The attacker may have used an authentication bypass vulnerability in SolarWinds Orion software as a 0-day vulnerability to deploy SuperNova malware in the target environment.
According to a security bulletin issued by the US CERT/CC on December 26, the SolarWinds Orion API used to connect with all other Orion system monitoring and management products has a security vulnerability (CVE-2020-10148), which can be exploited by remote attackers. The vulnerability executes unauthenticated API commands to compromise SolarWinds instance.
The announcement pointed out that by including specific parameters in the Request.PathInfo part of the URI sent to the API, the API authentication can be bypassed.
In particular, if the attacker attaches the PathInfo parameter of’WebResource.adx’,’ScriptResource.adx’,’i18n.ashx’ or’Skipi18n’ to the request sent to the SolarWinds Orion server, SolarWinds will set the SkipAuthorization flag, which may be Causes the API request to be processed without authentication.
SolarWinds updated its previous security bulletin on December 24, stating that attackers can deploy malware by exploiting a vulnerability in the Orion Platform. However, the details of the vulnerability have not yet been fully disclosed.
Last week, Microsoft disclosed a second threat actor, which may have abused SolarWinds Orion software to deliver another malware, SuperNova, on the target system.
This was also confirmed by the Palo Alto Networks Unit 42 threat intelligence team and GuidePoint Security. Both security companies describe it as a .NET web shell, implemented by modifying the “app_web_logoimagehandler.ashx.b6031896.dll” module of the SolarWinds Orion application.
Although the legitimate purpose of the DLL is to return the logo image configured by the user to other components of the Orion web application through an HTTP API, the malware allows it to receive remote commands from a server controlled by the attacker and log on that server.
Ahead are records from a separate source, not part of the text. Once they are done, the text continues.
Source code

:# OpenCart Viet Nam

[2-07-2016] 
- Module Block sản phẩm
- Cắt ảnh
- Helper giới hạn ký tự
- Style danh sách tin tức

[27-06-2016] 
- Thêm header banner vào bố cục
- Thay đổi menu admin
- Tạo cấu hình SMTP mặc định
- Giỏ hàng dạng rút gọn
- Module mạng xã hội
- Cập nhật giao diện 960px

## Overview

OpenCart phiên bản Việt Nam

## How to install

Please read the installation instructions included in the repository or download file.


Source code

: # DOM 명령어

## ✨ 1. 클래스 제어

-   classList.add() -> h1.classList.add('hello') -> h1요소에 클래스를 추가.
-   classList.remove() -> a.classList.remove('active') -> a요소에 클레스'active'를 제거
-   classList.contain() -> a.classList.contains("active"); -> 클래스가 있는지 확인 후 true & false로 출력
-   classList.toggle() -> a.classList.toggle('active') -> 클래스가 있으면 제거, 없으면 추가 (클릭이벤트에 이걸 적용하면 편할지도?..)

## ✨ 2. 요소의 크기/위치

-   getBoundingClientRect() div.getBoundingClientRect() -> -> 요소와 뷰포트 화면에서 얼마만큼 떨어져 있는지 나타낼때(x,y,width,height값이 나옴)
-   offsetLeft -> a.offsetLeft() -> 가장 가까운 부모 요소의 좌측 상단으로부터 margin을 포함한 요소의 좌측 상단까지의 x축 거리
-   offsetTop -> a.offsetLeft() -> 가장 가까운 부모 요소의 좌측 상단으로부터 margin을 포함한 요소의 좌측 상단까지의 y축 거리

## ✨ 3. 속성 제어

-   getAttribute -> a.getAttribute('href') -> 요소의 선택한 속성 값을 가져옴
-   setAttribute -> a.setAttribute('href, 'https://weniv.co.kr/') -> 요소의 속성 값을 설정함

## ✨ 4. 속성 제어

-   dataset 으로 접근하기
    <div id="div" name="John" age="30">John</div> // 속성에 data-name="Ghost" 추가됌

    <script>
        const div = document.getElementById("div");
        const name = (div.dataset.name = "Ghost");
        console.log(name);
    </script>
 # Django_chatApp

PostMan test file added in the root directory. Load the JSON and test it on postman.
The command is executed in memory in the context of the user.
Researchers from the Unit 42 team pointed out that SuperNova is novel and powerful because of its execution in memory, the complexity of its parameters and execution, and the flexibility of a complete programming API through the .NET runtime.
The SuperNova web shell is said to be delivered by an unknown third-party actor, which is different from the SunBurst actor (UNC2452) because, unlike SunBurst DLL, the aforementioned DLL is not digitally signed.
Government agencies and cybersecurity experts are working hard to understand the full consequences of the attack and piece together a global intrusion that could sweep 18,000 SolarWinds customers.
FireEye, the first company that discovered SunBrust implanted software, stated in an analysis article that once legal remote access is achieved, the actors behind the espionage operation usually remove their tools, including backdoors. This means a high degree of technological maturity and attention to operational safety.
Evidence discovered by ReversingLabs and Microsoft shows that the key building blocks used to attack SolarWinds were in place as early as October 2019, when the attackers added a regular software update with harmless modifications to merge with the original code , Followed by malicious modifications to enable it to launch further attacks and steal data against SolarWinds customers.
The current version of SolarWinds Orion Platform provided by the manufacturer includes:
2019.4 HF 6 (released on December 14, 2020)
2020.2.1 HF 2 (released on December 15, 2020)
2019.2 SUPERNOVA Patch (released on December 23, 2020)
2018.4 SUPERNOVA Patch (released on December 23, 2020)
2018.2 SUPERNOVA Patch (released on December 23, 2020)
Customers who have upgraded to 2020.2.1 HF 2 version or 2019.4 HF 6 version have already fixed the SunBurst and SuperNova vulnerabilities and do not need to take further measures.